Pregnancy complicated with diabetes is a common phenomenon among pregnant women. There are two types of situations. One is diabetes that has already existed before pregnancy, which is called pregestational diabetes. The other is diabetes that occurs for the first time after pregnancy, which is called gestational diabetes mellitus. More than 90% of diabetes cases in pregnant women are GDM, while pregestational diabetes generally accounts for less than 10%. Some pregnant women with diabetes want to drink millet porridge. Can gestational diabetes mellitus patients drink millet porridge? Let's take a look at it next.
Pregnant women with diabetes mellitus should not consume millet porridge during pregnancy. Although millet porridge is rich in nutritional value and contains various vitamins, amino acids, and proteins that help with digestion and prevent oral ulcers, it also has a very high sugar content. Consuming millet porridge can easily exacerbate the condition of gestational diabetes mellitus, so it is best to avoid it. Instead, pregnant women with gestational diabetes mellitus should eat more vegetables, such as spinach, celery, cauliflower, dragon fruit, cucumber, and bitter gourd.
Pregnancy complicated with diabetes includes two types of situations. One is pregestational diabetes mellitus (PGDM), which occurs in patients who already have diabetes before pregnancy. The other is gestational diabetes mellitus (GDM), which occurs for the first time during pregnancy. More than 90% of diabetic pregnant women have GDM, while pregestational diabetes accounts for less than 10%. In most cases, the glucose metabolism of GDM patients returns to normal after delivery, but the risk of developing type 2 diabetes mellitus increases in the future. The clinical course of diabetes mellitus in pregnant women is complex and poses significant harm to both the mother and the fetus, thus deserving attention.

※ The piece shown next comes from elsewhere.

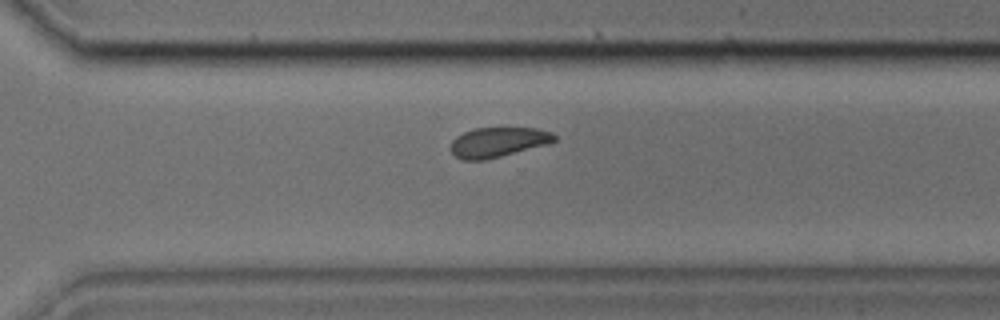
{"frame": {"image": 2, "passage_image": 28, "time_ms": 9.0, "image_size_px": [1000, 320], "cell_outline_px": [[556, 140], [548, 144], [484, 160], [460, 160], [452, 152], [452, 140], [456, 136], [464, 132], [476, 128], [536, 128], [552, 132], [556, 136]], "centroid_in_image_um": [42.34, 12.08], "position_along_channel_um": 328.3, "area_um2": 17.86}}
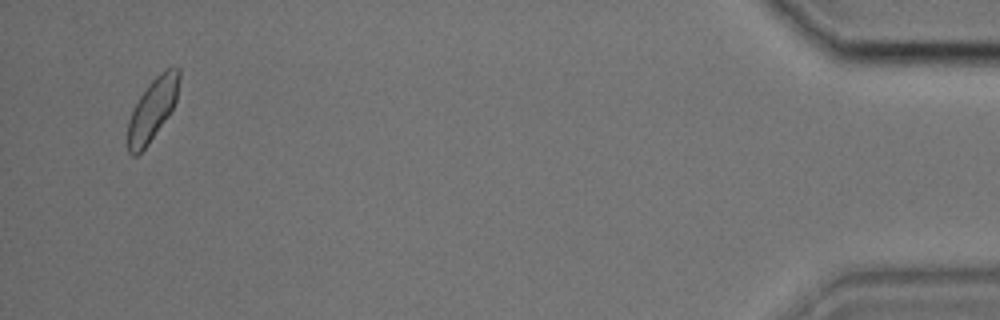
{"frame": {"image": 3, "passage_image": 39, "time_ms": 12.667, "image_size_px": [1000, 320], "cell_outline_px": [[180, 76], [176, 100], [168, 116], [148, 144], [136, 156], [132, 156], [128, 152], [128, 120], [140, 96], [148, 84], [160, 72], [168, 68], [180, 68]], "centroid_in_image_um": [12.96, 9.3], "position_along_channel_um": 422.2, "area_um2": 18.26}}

Routine care for pregnancy complicated with diabetes includes the following:
- Check weekly until the 10th week of pregnancy. During the second trimester, checks should be performed every two weeks. Generally, the need for insulin begins to increase at 20 weeks of pregnancy, and adjustments should be made promptly. Monthly assessments of renal function and glycated hemoglobin levels should be conducted, along with fundus oculi examination. After 32 weeks of pregnancy, weekly checks should be performed. Attention should be paid to blood pressure, edema, and urine protein levels. Monitoring of fetal development, fetal maturity, and placental function should also be conducted, and hospitalization should be considered promptly if necessary.
- Closely observe changes in blood sugar, urine sugar, and ketone bodies, adjust insulin dosage in a timely manner, and strengthen fetal monitoring.
- Actively control diet to limit weight gain during the entire pregnancy to 10-20 kilograms.